Volume 488: debated on Monday 2 March 2009

To ask the Secretary of State for Work and Pensions pursuant to the answer of 5 February 2009, Official Report, column 422W, on EU grants and loans, when the European Globalisation Fund was established; what payments the Government has made to the fund; which EU member states have made applications for matched funding from the fund; which of these have been approved and for what purposes; how much has been paid out from the fund to date; what criteria govern the sources of matched funds; and if he will make a statement. (257414)

In his answer of 5 February 2009, Official Report, column 1422W, my right hon. Friend the Minister for Employment and Welfare Reform stated that the European globalisation fund draws on the EU budget where there may be underspends or decommitted funds. This means that Governments do not make additional payments into the fund.

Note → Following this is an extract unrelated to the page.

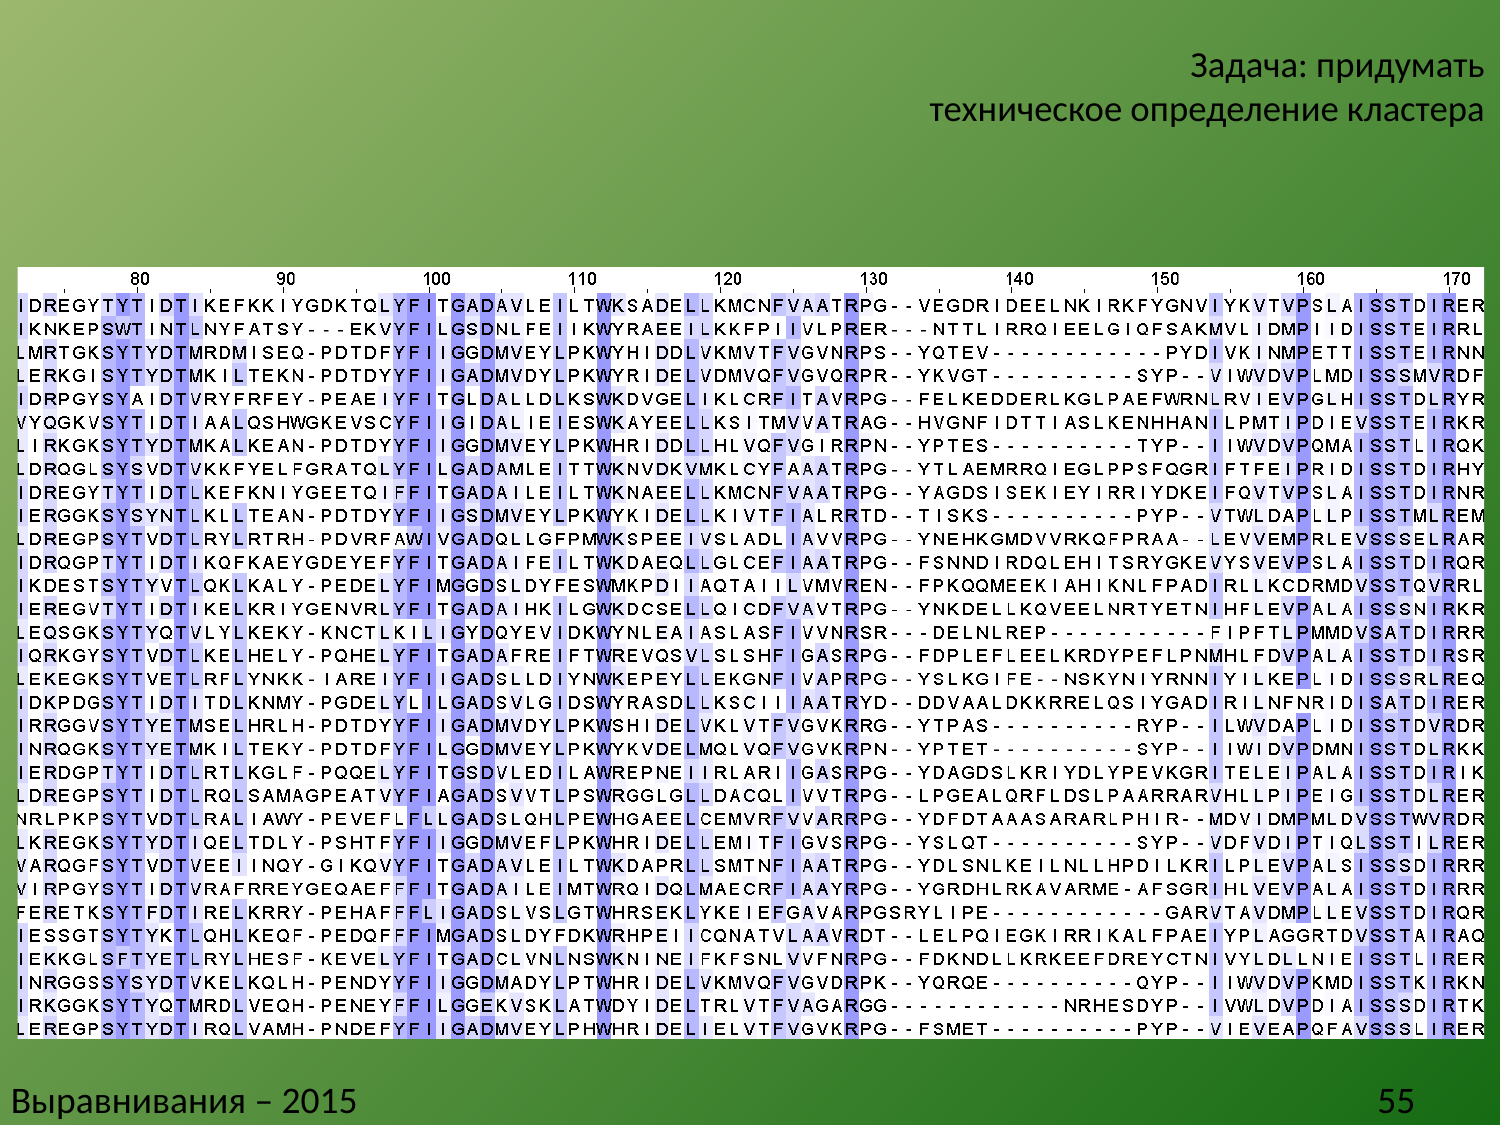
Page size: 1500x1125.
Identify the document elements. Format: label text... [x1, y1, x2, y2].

Finland, France, Germany, Italy, Lithuania, Malta, Portugal and Spain have had EGF applications approved, totalling €67,646,697. Germany, Portugal and Spain have further applications still to be determined, totalling €14,621,200.

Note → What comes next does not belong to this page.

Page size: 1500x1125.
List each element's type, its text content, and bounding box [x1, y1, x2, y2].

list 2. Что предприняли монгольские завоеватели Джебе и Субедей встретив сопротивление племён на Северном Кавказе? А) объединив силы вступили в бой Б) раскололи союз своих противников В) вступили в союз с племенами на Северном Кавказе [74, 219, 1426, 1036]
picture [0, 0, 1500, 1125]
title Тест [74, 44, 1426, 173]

All these applications are for active labour market measures, including training, to reintegrate back into the labour market workers who lost their jobs as a result of a large scale redundancy, of at least 1,000 redundancies. This forms the main criterion for use of the fund.

More detailed information is in the EGF Regulation of 20 December 2006 and the Commission Communication on the EGF in 2007—Review and Prospects—published on 2 July 2008. Both were deposited in the Library. The Commission have also placed these on the Europa website, along with advice and guidance on using the EGF.